- Supplied material:
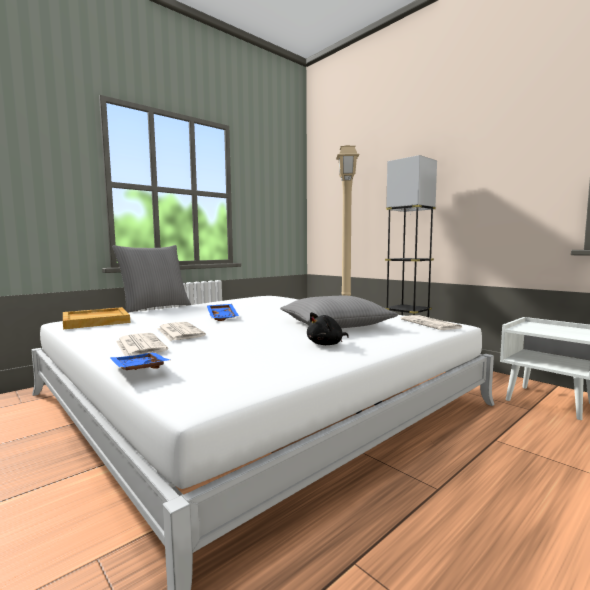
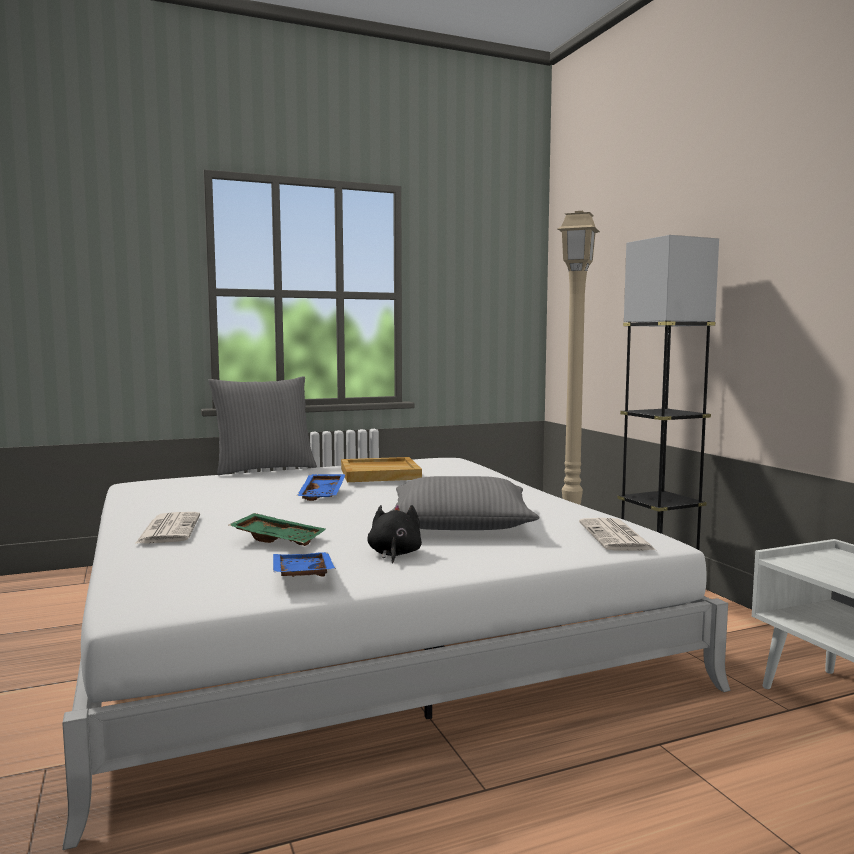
camera: 20 degrees right, 0 degrees up
beige tray [63,307,130,329] -> beige tray moved to [341,457,422,482]
blue tray [110,352,170,370] -> blue tray moved to [273,552,336,577]
newspaper [157,322,206,341] -> none
black plush toy [307,312,349,345] -> black plush toy turned 105 degrees clockwise [367,505,422,563]
none -> green tray [229,513,326,546]

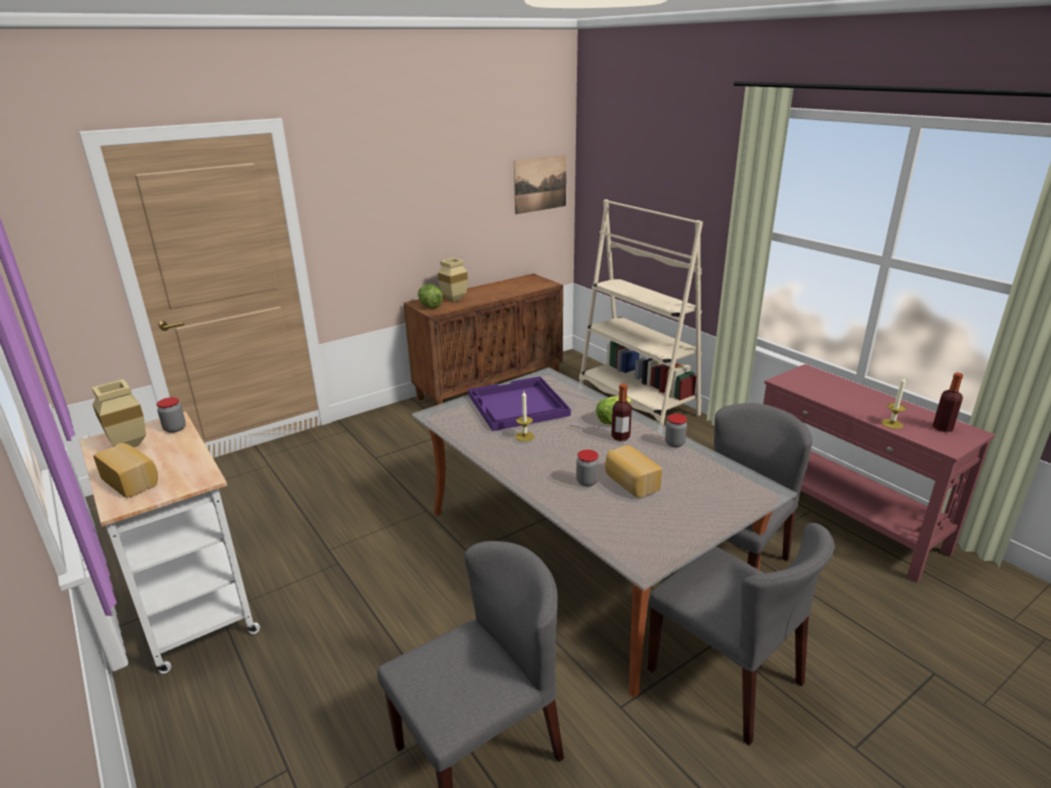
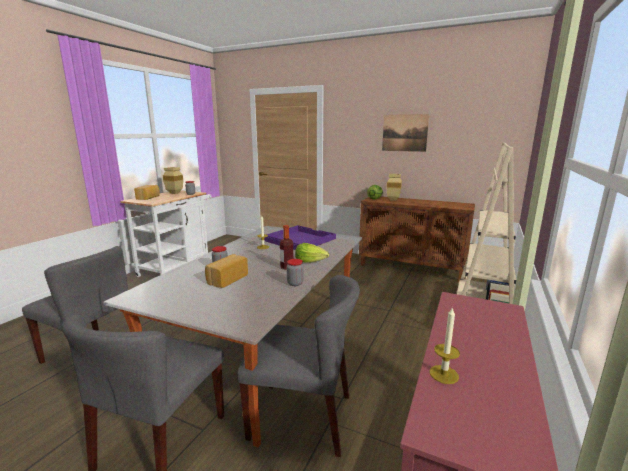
camera: 60 degrees right, 10 degrees down
picture [514,154,566,214] -> picture moved to [382,114,429,152]
bottle [933,372,963,432] -> none

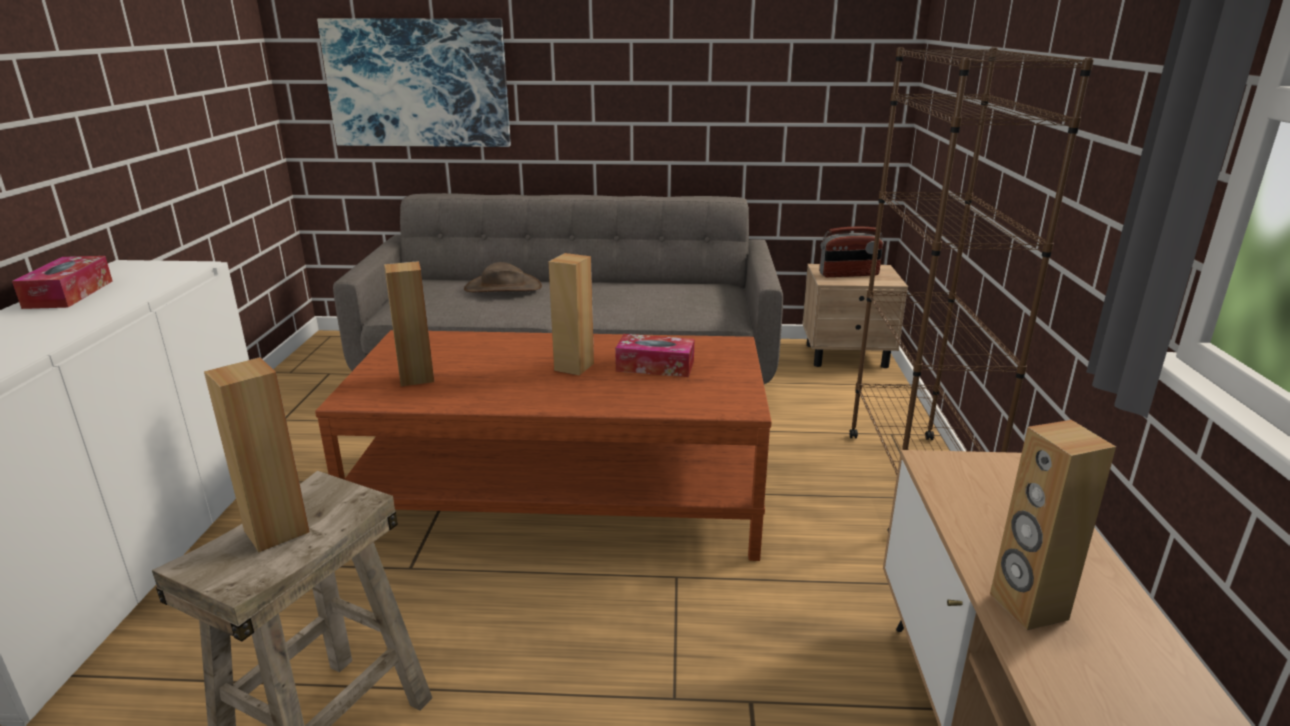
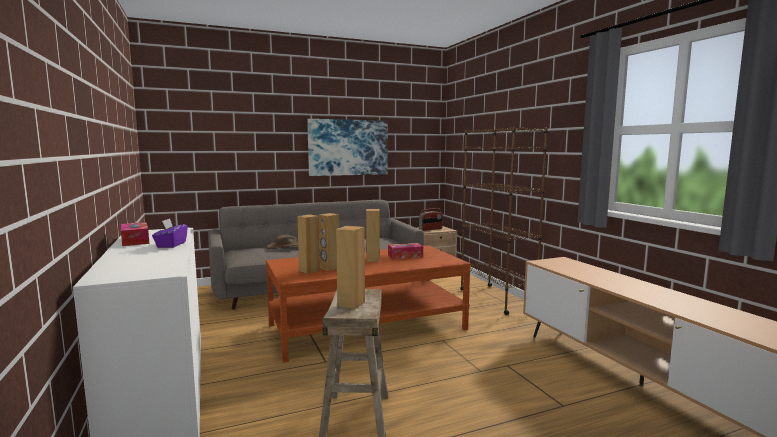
camera: 25 degrees left, 15 degrees down
picture [317,19,511,147] -> picture moved to [307,119,388,176]
brown speaker [990,420,1116,630] -> brown speaker moved to [319,213,339,271]
none -> purple tissue box [152,218,188,248]

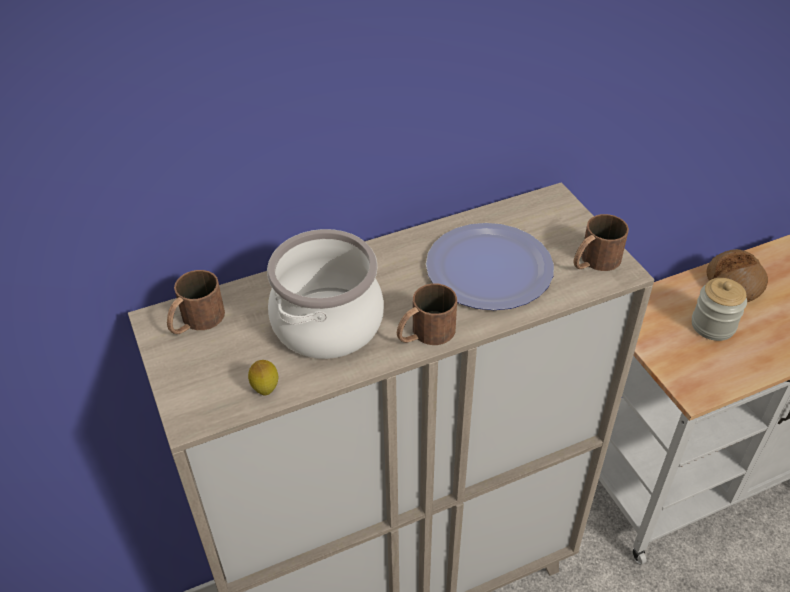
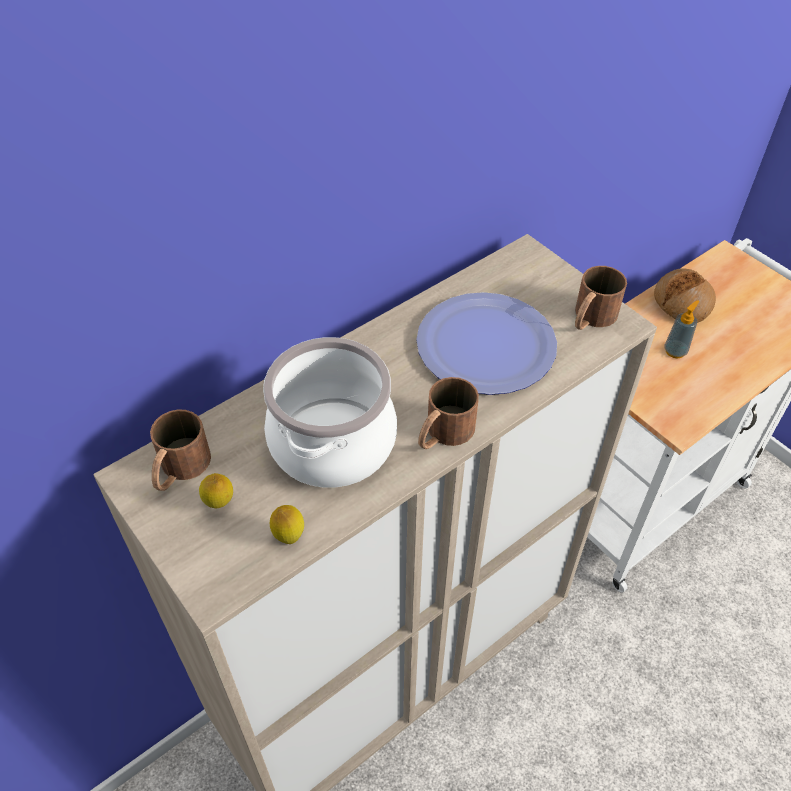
camera: 15 degrees left, 5 degrees up
jar [692,278,747,341] -> soap dispenser [664,300,699,359]
none -> lemon [199,473,233,508]

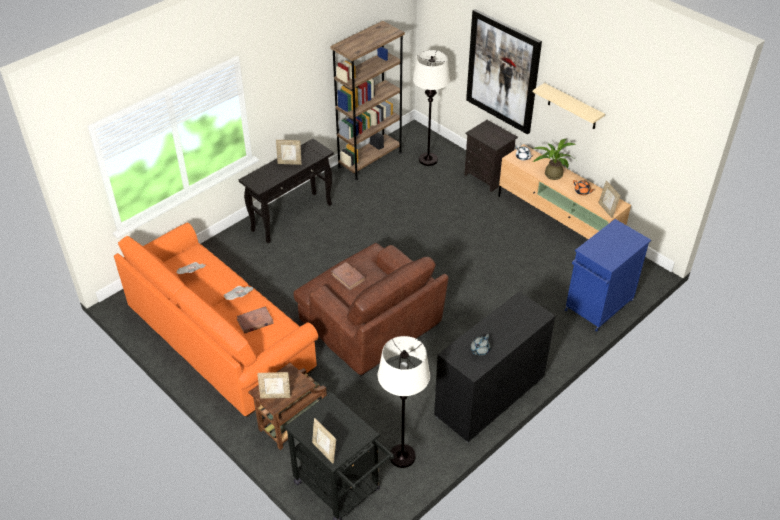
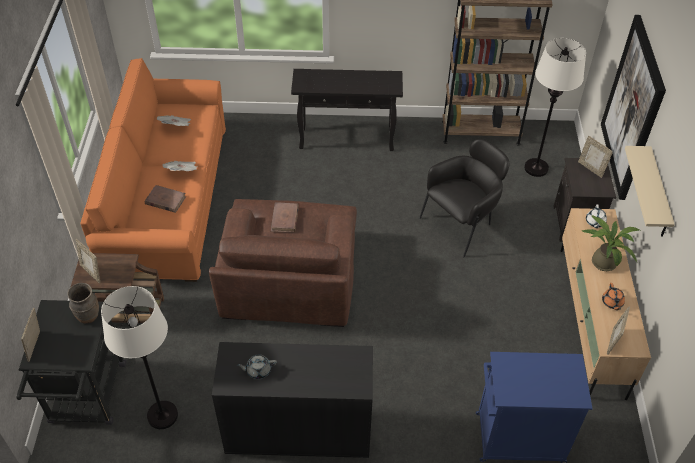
camera: 45 degrees right, 5 degrees up
picture frame [276,140,302,165] -> picture frame moved to [578,136,613,178]
none -> brown vase [68,283,99,324]
none -> black armchair [419,139,510,257]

- What is being asked: I need each line from the listing where the word "right" occurs.

- Result:
camera: 20 degrees right, 0 degrees up
camera: 60 degrees right, 10 degrees down
camera: 45 degrees right, 5 degrees up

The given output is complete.